▶ _To-do item_
Starting at the line with "(714, 345) none -> [162,535,186,547] an" and going on through the line with "[137,453,239,466] notifications .", reproduce each line in the records below exactly and nothing more.

── Data under study

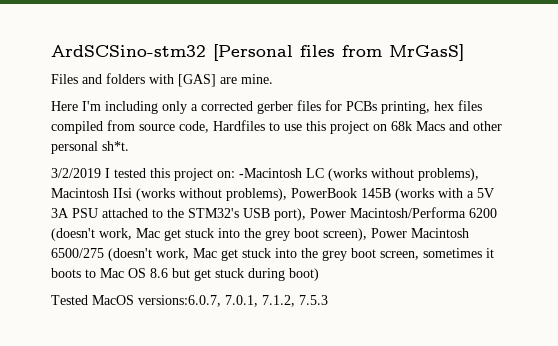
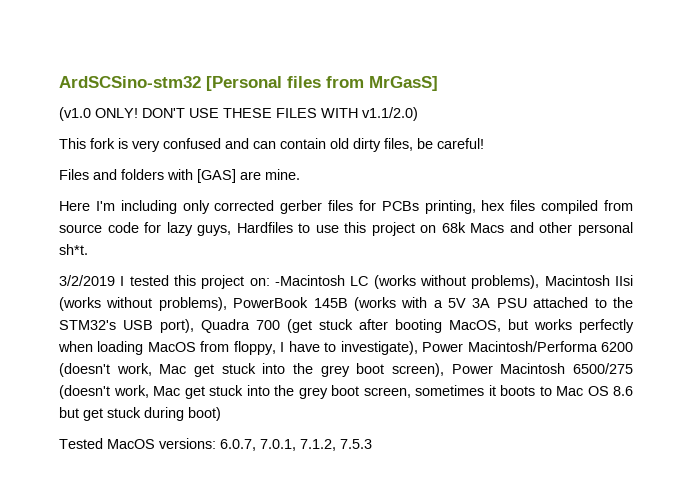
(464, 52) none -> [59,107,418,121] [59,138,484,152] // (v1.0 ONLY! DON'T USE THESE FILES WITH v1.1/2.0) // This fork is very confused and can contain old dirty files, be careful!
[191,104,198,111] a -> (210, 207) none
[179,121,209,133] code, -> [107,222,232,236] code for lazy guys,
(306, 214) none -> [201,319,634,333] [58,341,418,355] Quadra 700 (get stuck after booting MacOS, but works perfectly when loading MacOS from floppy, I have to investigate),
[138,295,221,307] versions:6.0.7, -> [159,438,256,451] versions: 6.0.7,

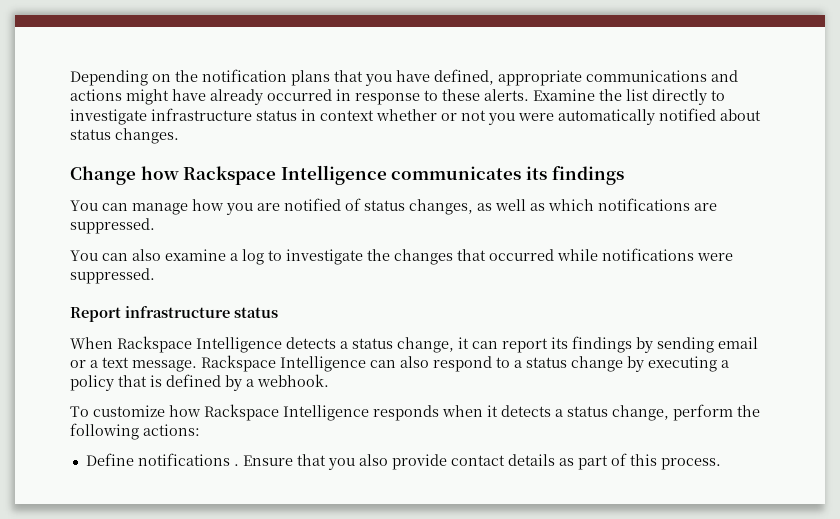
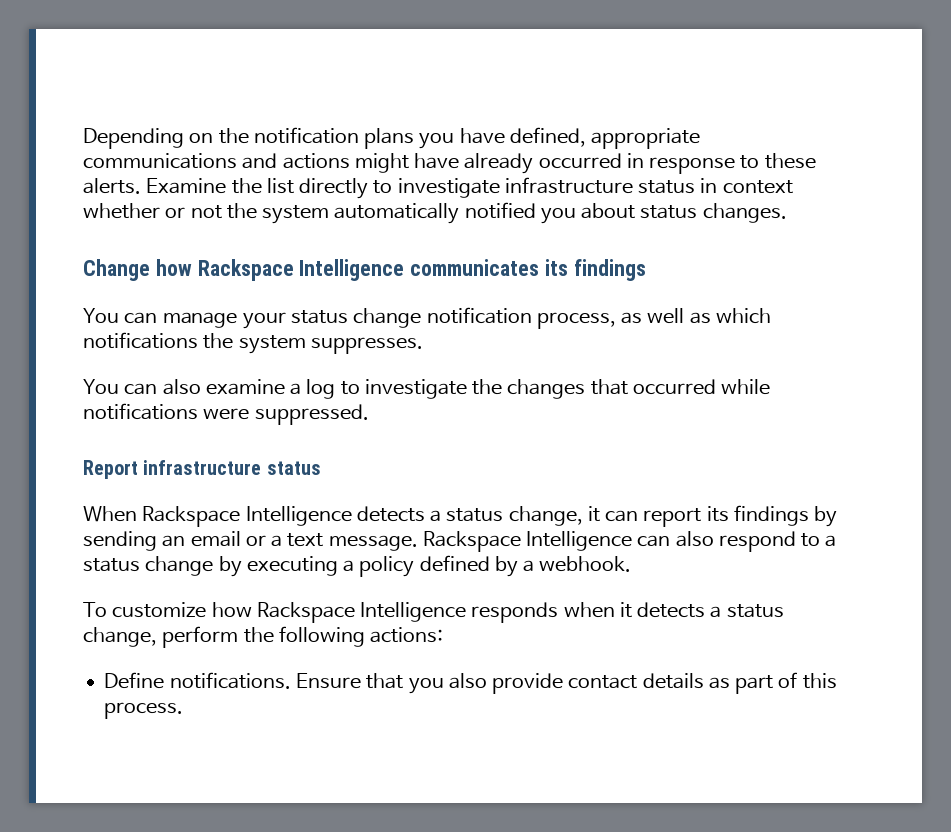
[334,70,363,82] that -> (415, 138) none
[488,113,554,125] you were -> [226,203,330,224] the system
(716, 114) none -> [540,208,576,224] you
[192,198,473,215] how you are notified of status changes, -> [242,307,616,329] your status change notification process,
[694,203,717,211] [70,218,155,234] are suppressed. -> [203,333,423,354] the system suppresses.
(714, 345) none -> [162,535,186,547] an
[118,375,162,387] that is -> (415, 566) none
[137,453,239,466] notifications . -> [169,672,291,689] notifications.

────
── Data under study

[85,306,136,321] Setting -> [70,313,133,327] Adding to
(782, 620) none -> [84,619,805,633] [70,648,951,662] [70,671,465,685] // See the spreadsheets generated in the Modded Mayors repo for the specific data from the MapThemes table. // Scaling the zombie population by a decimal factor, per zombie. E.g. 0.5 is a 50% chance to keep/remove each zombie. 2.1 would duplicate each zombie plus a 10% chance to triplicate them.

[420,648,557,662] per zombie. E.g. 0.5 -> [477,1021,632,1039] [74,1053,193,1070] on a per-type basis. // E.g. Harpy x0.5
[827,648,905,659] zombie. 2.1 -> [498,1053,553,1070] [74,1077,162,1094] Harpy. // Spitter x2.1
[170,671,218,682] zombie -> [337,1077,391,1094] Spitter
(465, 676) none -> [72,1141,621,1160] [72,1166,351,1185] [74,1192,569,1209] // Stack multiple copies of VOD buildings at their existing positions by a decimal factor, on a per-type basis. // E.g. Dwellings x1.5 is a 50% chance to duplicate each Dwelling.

────

▶ _Solution to this problem_
(714, 345) none -> [162,535,186,547] an
[118,375,162,387] that is -> (415, 566) none
[137,453,239,466] notifications . -> [169,672,291,689] notifications.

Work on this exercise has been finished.